# Directions for this task:
Return, from the listing that follows, each line containing the word "linejoin".

# Available records:
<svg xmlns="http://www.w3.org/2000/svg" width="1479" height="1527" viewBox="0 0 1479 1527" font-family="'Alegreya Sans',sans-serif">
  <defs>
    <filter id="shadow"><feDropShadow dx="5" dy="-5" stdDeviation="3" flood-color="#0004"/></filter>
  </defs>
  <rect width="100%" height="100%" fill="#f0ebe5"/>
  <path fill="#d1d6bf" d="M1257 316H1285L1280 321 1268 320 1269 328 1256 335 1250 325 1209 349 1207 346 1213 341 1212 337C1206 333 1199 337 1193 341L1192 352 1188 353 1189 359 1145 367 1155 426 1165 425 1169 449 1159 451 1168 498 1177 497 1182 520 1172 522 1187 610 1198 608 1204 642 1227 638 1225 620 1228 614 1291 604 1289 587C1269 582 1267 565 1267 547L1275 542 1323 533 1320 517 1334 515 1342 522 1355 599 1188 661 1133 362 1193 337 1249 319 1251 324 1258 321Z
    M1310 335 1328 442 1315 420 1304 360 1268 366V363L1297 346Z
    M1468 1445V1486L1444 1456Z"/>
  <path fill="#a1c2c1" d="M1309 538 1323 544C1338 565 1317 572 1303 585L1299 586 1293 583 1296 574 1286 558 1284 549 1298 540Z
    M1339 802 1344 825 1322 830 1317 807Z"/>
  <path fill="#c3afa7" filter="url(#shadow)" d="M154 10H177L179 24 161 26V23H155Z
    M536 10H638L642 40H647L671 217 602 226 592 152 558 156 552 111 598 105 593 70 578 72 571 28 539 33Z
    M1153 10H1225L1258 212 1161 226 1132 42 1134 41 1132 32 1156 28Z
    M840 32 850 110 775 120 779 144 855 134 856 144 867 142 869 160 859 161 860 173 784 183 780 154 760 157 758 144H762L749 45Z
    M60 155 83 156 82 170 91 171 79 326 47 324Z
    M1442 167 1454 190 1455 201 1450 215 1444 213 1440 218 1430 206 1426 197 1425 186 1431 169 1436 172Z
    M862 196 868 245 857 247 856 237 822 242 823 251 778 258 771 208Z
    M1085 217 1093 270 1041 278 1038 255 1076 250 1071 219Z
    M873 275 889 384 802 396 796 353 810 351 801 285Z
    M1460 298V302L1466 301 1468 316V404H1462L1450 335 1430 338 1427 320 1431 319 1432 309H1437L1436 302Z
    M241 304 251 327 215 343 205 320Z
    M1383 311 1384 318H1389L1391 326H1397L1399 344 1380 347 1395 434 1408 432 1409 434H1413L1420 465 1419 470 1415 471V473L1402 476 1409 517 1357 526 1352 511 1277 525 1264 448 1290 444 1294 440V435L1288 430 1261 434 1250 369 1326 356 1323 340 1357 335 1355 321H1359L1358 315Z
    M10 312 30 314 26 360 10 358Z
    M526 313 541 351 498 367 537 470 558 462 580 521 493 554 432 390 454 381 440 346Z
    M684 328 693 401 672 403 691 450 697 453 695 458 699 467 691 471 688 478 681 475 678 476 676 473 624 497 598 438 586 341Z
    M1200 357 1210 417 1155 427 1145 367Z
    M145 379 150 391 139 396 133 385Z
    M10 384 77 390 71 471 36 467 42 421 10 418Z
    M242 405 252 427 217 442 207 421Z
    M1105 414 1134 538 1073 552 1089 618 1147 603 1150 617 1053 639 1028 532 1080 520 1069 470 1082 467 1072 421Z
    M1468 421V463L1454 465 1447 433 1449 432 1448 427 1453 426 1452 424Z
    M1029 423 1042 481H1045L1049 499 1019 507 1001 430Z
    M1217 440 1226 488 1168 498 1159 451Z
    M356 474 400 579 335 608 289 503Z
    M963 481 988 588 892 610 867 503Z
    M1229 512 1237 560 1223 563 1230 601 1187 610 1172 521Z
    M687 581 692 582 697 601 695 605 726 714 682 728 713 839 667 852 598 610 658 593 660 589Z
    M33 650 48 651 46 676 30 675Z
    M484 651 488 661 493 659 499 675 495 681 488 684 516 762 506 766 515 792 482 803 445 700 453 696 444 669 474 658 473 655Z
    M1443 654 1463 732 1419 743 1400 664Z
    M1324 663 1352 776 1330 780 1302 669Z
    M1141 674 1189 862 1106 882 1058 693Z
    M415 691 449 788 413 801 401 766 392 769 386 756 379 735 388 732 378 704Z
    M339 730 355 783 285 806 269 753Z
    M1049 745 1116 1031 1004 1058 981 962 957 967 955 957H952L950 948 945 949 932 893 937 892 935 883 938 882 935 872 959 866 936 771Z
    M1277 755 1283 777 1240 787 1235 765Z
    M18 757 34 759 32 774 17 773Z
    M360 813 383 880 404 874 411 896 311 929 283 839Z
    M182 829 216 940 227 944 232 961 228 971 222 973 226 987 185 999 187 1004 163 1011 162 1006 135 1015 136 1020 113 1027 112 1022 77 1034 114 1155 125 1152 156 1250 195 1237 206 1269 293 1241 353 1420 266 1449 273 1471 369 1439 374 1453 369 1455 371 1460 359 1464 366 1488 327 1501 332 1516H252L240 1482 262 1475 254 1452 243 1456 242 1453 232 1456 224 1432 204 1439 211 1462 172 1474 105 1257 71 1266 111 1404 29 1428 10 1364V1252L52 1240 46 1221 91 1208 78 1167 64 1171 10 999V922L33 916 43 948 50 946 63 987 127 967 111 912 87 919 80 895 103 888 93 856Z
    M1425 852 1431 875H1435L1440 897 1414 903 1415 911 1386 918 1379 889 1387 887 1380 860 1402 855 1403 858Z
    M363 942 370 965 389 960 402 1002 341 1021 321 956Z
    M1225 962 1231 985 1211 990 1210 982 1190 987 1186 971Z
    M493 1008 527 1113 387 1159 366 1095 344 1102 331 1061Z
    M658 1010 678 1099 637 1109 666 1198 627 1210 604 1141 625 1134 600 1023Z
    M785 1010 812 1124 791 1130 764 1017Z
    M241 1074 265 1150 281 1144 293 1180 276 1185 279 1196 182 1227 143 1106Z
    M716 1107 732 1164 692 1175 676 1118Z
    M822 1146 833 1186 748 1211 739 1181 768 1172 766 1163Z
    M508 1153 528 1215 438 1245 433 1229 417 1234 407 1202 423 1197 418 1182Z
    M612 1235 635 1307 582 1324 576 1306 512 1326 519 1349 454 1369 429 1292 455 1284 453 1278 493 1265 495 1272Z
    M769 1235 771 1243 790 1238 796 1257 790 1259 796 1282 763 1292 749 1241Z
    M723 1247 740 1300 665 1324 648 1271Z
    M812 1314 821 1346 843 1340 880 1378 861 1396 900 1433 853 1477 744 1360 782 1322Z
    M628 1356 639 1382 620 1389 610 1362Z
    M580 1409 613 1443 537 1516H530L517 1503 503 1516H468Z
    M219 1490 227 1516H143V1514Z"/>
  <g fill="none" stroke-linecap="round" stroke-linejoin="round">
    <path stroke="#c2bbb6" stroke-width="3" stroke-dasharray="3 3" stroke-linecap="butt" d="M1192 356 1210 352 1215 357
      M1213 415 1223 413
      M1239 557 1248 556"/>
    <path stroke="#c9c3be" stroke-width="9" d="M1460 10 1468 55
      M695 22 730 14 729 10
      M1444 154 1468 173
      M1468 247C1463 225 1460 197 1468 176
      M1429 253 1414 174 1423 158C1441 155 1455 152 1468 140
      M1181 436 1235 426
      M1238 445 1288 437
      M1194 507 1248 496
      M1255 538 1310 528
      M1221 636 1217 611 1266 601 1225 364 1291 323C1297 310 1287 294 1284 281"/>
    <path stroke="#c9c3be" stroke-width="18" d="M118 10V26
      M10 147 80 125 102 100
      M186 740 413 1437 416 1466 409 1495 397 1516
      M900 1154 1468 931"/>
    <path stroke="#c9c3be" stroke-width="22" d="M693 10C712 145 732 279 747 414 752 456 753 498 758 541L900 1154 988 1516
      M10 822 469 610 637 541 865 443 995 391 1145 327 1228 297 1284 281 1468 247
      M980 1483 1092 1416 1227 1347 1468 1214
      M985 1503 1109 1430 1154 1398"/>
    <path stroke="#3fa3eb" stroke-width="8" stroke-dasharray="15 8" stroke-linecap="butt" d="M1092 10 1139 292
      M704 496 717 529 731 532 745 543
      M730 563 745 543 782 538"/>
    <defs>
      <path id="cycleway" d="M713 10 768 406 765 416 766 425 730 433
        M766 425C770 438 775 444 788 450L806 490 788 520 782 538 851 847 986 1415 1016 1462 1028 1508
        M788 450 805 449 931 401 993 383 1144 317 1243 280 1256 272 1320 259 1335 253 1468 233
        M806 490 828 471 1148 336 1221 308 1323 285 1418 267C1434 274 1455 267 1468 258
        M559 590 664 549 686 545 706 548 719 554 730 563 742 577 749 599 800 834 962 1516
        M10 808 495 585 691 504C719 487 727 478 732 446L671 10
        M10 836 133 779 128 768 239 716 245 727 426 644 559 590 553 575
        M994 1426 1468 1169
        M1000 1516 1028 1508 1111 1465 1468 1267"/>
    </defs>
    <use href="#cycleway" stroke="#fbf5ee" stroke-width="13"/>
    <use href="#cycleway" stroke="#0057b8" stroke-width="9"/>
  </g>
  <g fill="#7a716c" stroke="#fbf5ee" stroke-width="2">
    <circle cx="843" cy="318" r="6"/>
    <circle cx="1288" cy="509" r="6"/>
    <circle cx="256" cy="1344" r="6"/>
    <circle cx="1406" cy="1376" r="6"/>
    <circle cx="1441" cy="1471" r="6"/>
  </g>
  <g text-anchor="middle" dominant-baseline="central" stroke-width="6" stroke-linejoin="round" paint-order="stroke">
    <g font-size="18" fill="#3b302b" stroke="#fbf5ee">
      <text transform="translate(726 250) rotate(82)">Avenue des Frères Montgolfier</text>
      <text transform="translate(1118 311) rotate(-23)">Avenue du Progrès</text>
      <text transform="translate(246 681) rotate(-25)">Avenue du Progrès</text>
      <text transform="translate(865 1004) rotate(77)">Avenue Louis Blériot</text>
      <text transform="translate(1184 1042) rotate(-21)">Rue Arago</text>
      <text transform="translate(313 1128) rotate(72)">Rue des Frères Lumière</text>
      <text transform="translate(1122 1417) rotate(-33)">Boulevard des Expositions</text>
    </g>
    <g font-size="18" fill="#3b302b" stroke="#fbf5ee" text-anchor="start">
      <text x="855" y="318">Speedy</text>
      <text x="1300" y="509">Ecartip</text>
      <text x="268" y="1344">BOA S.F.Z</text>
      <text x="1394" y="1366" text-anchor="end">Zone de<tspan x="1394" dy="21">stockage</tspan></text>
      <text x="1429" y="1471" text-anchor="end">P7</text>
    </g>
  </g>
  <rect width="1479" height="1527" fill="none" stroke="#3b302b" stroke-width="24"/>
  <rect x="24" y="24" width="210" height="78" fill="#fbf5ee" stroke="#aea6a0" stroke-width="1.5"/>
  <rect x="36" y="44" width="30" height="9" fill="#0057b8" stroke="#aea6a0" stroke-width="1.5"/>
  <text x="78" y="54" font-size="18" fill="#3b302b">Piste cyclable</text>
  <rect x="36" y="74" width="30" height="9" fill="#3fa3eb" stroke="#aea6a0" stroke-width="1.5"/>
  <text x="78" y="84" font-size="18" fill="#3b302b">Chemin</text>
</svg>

# Solution to this problem:
  <g fill="none" stroke-linecap="round" stroke-linejoin="round">
  <g text-anchor="middle" dominant-baseline="central" stroke-width="6" stroke-linejoin="round" paint-order="stroke">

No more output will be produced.